■ Problem A
In the forum thread about loading an S3 file into Postgres, which port does the psql command use?

■ Document passage
·····

Created 03-24-2017 04:06 PM
Hi,
We are trying to work on a Proof Of Concept ( POC) to upload a file from an S3 bucket to RDS instance (in our case , it is Postgres) . I have uploaded the file on my local desktop using the execute script processor and using the psql copy command provided by postgresql. The psql command looks like this:
import java.sql.DriverManager;
import java.sql.Connection;
import java.sql.SQLException;
import groovy.sql.Sql;
def file ="C:/Users/kdasari/Desktop/NIFI/files/kiran.csv DELIMITER ',' CSV HEADER"
def copyCommand = /psql --host=<AWS RDS> --port=5432 --dbname=<AWS DB name> --username=<AWS DB user> --no-password --command="copy kiran_test.poc_test from $file"/
println copyCommand
//run psql tool as an external process
def process = copyCommand.execute()I am trying to retrieve the flow file attributes (S3 file name ) and substitute in the groovy code "file" variable (see the code snippet above) , but with no success.
I used fetchS3object processor followed by the executescript processor.After reading the NIFI documentation, I understand the execute processor has access to the process session and process context , I am unable to figure out how to instantiate the"file " variable in the groovy code.
I am trying to understand the following:
.FetchS3Object : It reads the content of the S3 file and updates the flowfile attribute filename .
Please let me know.
Thanks,
Kiran
Created 03-24-2017 09:02 PM
It is Option #2 above, the file contents are put in the content repo, and the filename is added as an attribute. If you want the file to reside on the local file system, you can use PutFile before your ExecuteScript processor, and you can get at the filename by getting the flow file from the session:
def flowFile = session.get()

·····

■ Data under study
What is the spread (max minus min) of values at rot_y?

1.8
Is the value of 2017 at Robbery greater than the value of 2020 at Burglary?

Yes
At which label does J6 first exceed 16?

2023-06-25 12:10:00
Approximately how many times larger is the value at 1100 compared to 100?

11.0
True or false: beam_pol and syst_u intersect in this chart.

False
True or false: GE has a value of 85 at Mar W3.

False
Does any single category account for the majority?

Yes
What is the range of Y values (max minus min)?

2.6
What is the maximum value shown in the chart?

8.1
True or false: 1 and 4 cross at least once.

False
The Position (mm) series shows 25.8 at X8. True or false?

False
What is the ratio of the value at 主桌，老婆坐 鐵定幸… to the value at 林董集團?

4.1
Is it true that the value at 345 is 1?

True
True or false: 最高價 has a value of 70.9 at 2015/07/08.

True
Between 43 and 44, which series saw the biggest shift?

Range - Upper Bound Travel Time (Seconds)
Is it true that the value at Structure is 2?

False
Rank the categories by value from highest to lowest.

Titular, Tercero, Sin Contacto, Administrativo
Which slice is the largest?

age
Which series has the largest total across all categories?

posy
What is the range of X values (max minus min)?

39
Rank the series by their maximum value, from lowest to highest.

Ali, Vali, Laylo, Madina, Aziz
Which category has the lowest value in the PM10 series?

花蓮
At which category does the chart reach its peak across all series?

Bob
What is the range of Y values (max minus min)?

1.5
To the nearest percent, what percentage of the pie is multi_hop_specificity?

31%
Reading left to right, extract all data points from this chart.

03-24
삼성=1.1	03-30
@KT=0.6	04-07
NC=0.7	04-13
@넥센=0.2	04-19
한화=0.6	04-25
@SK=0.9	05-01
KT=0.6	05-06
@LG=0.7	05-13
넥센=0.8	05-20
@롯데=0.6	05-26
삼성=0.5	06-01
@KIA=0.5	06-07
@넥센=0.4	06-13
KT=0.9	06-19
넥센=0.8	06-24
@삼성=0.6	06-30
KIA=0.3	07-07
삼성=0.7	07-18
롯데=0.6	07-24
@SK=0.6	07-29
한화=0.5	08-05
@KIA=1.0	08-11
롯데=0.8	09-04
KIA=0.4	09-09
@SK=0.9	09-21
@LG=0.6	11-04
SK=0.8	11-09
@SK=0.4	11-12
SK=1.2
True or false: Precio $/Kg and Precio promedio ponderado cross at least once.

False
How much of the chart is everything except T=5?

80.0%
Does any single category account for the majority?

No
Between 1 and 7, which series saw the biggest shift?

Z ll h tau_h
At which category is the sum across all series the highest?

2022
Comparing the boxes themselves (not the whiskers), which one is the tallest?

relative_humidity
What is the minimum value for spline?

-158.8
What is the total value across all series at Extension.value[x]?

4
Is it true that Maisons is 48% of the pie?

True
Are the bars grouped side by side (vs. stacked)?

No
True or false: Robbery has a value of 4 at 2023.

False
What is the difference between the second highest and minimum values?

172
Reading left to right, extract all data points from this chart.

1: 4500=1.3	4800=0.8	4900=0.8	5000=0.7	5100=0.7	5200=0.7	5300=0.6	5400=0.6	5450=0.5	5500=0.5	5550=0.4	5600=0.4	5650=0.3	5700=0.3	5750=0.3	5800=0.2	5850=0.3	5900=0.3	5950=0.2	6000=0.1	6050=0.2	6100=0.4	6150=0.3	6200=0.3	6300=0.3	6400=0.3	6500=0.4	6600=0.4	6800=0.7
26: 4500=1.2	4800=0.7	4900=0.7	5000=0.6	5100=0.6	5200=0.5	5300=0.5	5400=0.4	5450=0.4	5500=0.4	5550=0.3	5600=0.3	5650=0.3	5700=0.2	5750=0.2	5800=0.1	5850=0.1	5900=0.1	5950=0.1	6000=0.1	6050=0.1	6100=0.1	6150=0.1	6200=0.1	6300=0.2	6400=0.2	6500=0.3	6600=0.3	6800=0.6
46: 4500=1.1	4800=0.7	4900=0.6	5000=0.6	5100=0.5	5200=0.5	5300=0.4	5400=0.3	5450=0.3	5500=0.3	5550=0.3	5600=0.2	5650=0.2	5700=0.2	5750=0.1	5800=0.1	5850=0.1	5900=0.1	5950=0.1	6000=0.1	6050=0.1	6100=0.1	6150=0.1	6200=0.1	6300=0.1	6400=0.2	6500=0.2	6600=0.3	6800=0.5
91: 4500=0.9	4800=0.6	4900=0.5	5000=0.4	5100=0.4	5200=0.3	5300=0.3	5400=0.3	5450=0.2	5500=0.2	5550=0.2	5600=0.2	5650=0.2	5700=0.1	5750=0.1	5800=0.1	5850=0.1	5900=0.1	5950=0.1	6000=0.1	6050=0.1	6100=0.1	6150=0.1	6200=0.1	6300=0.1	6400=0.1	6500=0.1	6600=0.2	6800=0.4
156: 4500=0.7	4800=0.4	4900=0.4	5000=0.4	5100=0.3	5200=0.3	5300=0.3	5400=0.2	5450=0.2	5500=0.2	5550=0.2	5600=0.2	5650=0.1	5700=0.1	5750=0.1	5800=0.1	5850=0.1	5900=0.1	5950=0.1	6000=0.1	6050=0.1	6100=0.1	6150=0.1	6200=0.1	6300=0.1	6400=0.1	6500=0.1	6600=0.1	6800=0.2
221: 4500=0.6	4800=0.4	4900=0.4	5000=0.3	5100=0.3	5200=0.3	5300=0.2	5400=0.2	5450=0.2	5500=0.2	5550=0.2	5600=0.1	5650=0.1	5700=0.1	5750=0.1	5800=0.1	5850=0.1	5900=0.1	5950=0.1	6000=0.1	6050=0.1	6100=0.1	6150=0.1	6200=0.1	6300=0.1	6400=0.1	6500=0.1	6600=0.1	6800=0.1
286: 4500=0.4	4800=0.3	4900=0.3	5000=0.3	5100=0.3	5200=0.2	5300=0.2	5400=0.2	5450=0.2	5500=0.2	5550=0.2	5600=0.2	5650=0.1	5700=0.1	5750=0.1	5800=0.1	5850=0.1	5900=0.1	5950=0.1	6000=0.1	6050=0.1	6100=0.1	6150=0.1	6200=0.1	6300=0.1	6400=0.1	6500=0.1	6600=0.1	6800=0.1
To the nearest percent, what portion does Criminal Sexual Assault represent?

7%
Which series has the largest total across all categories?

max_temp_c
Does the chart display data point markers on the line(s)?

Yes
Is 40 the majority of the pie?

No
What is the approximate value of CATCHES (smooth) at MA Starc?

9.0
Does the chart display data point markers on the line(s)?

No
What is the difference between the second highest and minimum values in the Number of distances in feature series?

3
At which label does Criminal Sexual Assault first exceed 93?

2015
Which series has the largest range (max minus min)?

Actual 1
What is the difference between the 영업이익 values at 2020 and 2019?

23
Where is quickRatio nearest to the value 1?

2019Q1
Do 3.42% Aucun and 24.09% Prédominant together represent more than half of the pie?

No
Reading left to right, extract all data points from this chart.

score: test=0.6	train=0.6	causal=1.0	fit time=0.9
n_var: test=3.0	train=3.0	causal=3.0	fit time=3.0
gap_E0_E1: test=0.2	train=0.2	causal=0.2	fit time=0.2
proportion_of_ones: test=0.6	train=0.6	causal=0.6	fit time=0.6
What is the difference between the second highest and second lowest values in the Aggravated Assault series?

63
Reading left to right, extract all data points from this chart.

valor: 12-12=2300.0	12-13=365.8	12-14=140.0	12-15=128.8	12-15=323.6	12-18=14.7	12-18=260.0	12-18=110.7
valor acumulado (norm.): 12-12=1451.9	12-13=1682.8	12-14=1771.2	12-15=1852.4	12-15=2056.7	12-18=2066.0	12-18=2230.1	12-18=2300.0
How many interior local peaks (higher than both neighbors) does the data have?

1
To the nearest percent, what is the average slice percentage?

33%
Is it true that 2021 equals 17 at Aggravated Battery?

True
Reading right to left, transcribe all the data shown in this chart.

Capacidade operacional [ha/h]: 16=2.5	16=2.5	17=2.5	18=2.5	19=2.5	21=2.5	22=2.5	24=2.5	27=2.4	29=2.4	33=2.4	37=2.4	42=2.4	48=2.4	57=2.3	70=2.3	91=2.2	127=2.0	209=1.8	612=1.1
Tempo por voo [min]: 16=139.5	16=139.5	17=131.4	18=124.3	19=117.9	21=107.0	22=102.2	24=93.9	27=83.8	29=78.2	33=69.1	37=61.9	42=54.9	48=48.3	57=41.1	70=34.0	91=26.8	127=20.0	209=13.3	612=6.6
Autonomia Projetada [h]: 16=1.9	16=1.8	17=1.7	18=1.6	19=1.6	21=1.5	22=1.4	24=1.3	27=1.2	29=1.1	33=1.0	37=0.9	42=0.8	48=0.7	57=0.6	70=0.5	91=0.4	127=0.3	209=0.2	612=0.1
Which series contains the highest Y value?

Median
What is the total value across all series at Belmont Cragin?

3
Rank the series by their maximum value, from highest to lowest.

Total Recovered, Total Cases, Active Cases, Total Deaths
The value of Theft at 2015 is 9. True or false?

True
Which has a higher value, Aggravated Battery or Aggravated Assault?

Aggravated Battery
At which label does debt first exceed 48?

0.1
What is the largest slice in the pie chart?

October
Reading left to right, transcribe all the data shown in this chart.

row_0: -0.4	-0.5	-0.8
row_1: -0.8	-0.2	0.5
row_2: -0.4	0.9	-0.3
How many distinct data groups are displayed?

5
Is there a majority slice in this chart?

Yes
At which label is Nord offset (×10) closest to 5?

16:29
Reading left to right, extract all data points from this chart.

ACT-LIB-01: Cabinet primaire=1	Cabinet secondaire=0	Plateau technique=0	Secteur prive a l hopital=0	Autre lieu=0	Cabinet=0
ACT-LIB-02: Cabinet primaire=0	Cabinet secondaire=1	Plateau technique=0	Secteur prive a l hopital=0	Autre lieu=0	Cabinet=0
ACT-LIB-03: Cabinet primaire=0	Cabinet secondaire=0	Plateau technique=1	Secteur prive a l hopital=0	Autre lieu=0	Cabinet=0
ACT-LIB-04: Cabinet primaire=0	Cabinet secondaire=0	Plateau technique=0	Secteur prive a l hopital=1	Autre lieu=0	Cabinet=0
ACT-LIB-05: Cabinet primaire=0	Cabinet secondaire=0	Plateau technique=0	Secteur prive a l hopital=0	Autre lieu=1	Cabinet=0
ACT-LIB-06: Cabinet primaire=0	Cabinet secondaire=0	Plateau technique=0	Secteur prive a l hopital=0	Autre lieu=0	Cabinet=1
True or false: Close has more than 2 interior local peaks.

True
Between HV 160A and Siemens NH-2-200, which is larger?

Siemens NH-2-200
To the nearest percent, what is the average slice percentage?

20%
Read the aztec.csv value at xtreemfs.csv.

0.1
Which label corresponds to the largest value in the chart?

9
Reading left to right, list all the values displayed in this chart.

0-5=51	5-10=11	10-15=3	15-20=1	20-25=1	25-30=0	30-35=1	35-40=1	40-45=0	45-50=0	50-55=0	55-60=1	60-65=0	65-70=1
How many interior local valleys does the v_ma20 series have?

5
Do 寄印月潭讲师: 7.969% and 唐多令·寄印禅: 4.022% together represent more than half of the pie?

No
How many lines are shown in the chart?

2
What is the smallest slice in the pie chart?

·····

■ Problem B
Rewrite the entries from the first one through the line that contains "Between 43 and", with "chart" replaced by "graph" wherever it occurs and nothing else changed. Return only those lines.

■ Expected output A
Port 5432.

■ Expected output B
What is the spread (max minus min) of values at rot_y?

1.8
Is the value of 2017 at Robbery greater than the value of 2020 at Burglary?

Yes
At which label does J6 first exceed 16?

2023-06-25 12:10:00
Approximately how many times larger is the value at 1100 compared to 100?

11.0
True or false: beam_pol and syst_u intersect in this graph.

False
True or false: GE has a value of 85 at Mar W3.

False
Does any single category account for the majority?

Yes
What is the range of Y values (max minus min)?

2.6
What is the maximum value shown in the graph?

8.1
True or false: 1 and 4 cross at least once.

False
The Position (mm) series shows 25.8 at X8. True or false?

False
What is the ratio of the value at 主桌，老婆坐 鐵定幸… to the value at 林董集團?

4.1
Is it true that the value at 345 is 1?

True
True or false: 最高價 has a value of 70.9 at 2015/07/08.

True
Between 43 and 44, which series saw the biggest shift?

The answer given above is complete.